__WHAT THE EXERCISE ASKS__.
Transcribe the lines below exactly. No image belongs in the transcription.

__PROVIDED DATA__.
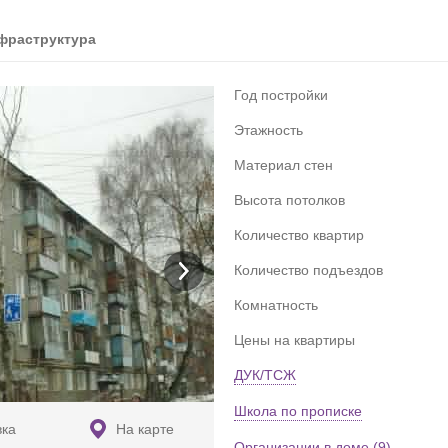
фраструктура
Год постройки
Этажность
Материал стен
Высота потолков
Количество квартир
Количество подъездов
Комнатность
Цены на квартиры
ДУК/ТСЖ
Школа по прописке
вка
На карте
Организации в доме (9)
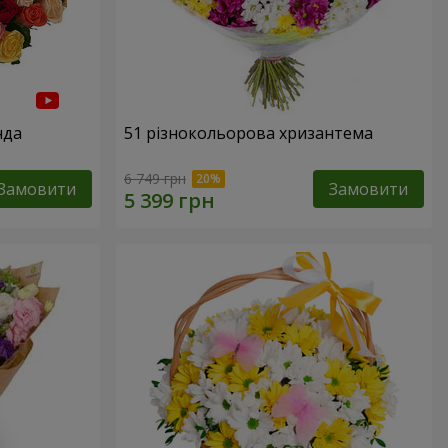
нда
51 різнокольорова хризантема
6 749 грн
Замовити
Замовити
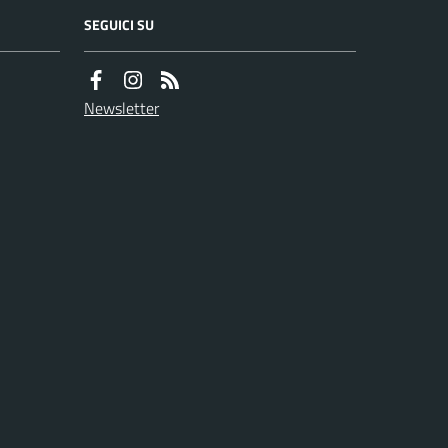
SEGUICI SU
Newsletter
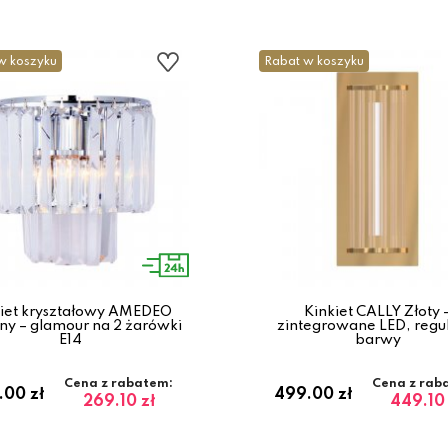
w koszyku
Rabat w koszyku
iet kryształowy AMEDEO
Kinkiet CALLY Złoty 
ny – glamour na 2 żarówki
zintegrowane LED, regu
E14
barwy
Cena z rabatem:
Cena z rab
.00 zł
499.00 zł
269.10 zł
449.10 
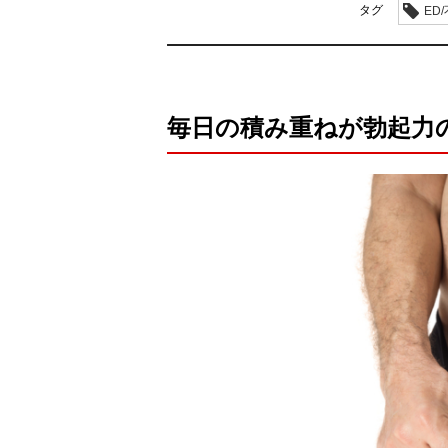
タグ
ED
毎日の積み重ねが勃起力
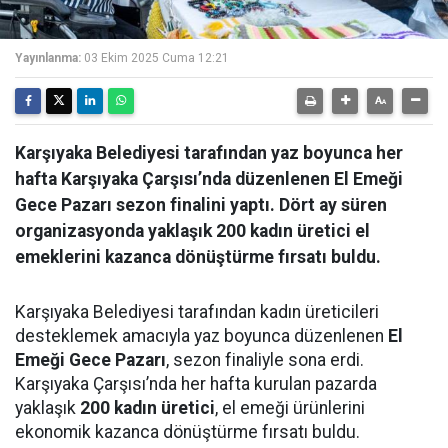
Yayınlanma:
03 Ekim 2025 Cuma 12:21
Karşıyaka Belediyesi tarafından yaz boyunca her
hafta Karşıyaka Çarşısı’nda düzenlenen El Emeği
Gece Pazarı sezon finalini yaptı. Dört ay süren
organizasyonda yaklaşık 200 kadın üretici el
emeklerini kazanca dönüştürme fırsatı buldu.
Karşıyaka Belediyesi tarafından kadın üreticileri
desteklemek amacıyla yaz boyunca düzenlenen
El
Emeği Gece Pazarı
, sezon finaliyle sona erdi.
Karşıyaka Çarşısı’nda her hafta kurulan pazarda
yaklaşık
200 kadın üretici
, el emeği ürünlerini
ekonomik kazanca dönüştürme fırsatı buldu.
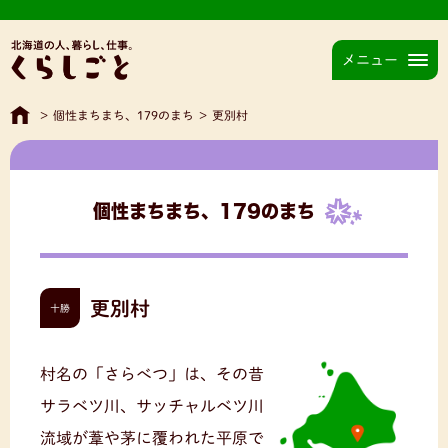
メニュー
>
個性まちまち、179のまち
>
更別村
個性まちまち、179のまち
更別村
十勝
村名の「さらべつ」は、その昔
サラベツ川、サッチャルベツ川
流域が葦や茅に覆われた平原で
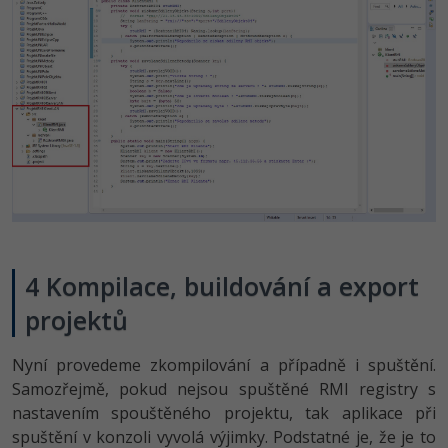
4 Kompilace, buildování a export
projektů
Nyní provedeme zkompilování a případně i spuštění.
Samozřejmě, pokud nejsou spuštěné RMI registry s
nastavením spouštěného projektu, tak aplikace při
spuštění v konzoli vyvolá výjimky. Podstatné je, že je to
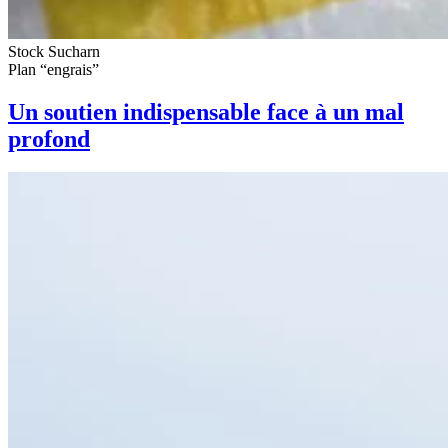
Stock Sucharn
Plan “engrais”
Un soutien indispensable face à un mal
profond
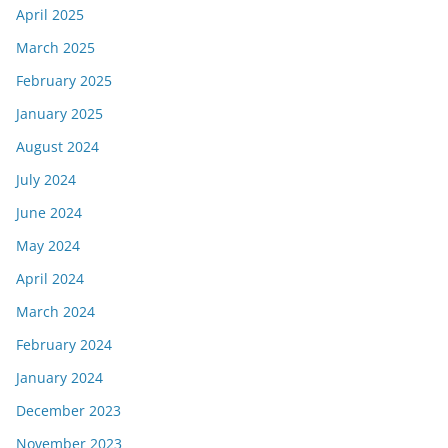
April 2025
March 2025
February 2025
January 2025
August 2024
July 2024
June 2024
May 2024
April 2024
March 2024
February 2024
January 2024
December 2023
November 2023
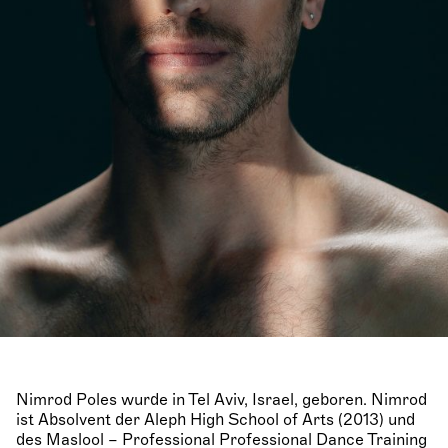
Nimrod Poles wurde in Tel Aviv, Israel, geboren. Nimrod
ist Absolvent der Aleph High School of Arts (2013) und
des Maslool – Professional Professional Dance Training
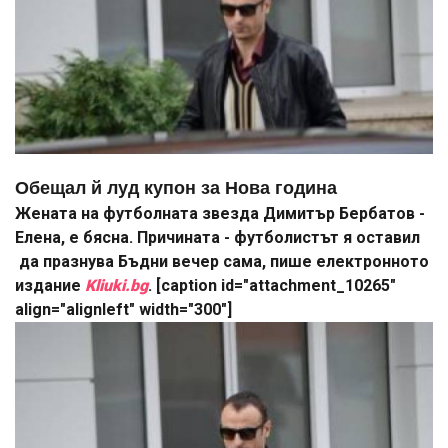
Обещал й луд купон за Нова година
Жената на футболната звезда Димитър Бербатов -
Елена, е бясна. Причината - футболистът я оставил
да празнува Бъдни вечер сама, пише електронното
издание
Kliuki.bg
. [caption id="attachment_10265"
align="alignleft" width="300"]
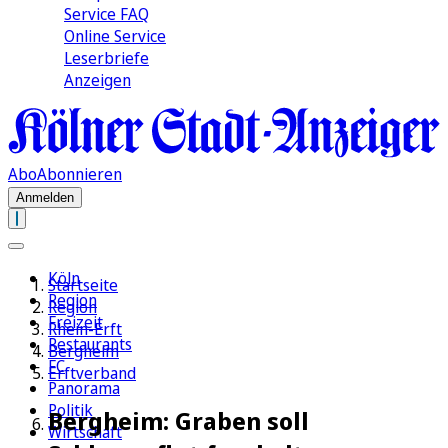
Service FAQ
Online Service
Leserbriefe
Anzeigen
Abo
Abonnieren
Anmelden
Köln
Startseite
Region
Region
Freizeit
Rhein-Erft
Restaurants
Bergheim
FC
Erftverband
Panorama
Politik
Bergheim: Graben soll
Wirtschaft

__ANSWER BOX__.
фраструктура
Год постройки
Этажность
Материал стен
Высота потолков
Количество квартир
Количество подъездов
Комнатность
Цены на квартиры
ДУК/ТСЖ
Школа по прописке
вка
На карте
Организации в доме (9)
нда
51 різнокольорова хризантема
6 749 грн
Замовити
Замовити
SEGUICI SU
Newsletter
w koszyku
Rabat w koszyku
iet kryształowy AMEDEO
Kinkiet CALLY Złoty 
ny – glamour na 2 żarówki
zintegrowane LED, regu
E14
barwy
Cena z rabatem:
Cena z rab
.00 zł
499.00 zł
269.10 zł
449.10 
タグ
ED
毎日の積み重ねが勃起力
Yayınlanma:
03 Ekim 2025 Cuma 12:21
Karşıyaka Belediyesi tarafından yaz boyunca her
hafta Karşıyaka Çarşısı’nda düzenlenen El Emeği
Gece Pazarı sezon finalini yaptı. Dört ay süren
organizasyonda yaklaşık 200 kadın üretici el
emeklerini kazanca dönüştürme fırsatı buldu.
Karşıyaka Belediyesi tarafından kadın üreticileri
desteklemek amacıyla yaz boyunca düzenlenen
El
Emeği Gece Pazarı
, sezon finaliyle sona erdi.
Karşıyaka Çarşısı’nda her hafta kurulan pazarda
yaklaşık
200 kadın üretici
, el emeği ürünlerini
ekonomik kazanca dönüştürme fırsatı buldu.
メニュー
>
個性まちまち、179のまち
>
更別村
個性まちまち、179のまち
更別村
十勝
村名の「さらべつ」は、その昔
サラベツ川、サッチャルベツ川
流域が葦や茅に覆われた平原で
4 Kompilace, buildování a export
projektů
Nyní provedeme zkompilování a případně i spuštění.
Samozřejmě, pokud nejsou spuštěné RMI registry s
nastavením spouštěného projektu, tak aplikace při
spuštění v konzoli vyvolá výjimky. Podstatné je, že je to
Stock Sucharn
Plan “engrais”
Un soutien indispensable face à un mal
profond
April 2025
March 2025
February 2025
January 2025
August 2024
July 2024
June 2024
May 2024
April 2024
March 2024
February 2024
January 2024
December 2023
November 2023
Nimrod Poles wurde in Tel Aviv, Israel, geboren. Nimrod
ist Absolvent der Aleph High School of Arts (2013) und
des Maslool – Professional Professional Dance Training
Обещал й луд купон за Нова година
Жената на футболната звезда Димитър Бербатов -
Елена, е бясна. Причината - футболистът я оставил
да празнува Бъдни вечер сама, пише електронното
издание
Kliuki.bg
. [caption id="attachment_10265"
align="alignleft" width="300"]
Service FAQ
Online Service
Leserbriefe
Anzeigen
Abo
Abonnieren
Anmelden
Köln
Startseite
Region
Region
Freizeit
Rhein-Erft
Restaurants
Bergheim
FC
Erftverband
Panorama
Politik
Bergheim: Graben soll
Wirtschaft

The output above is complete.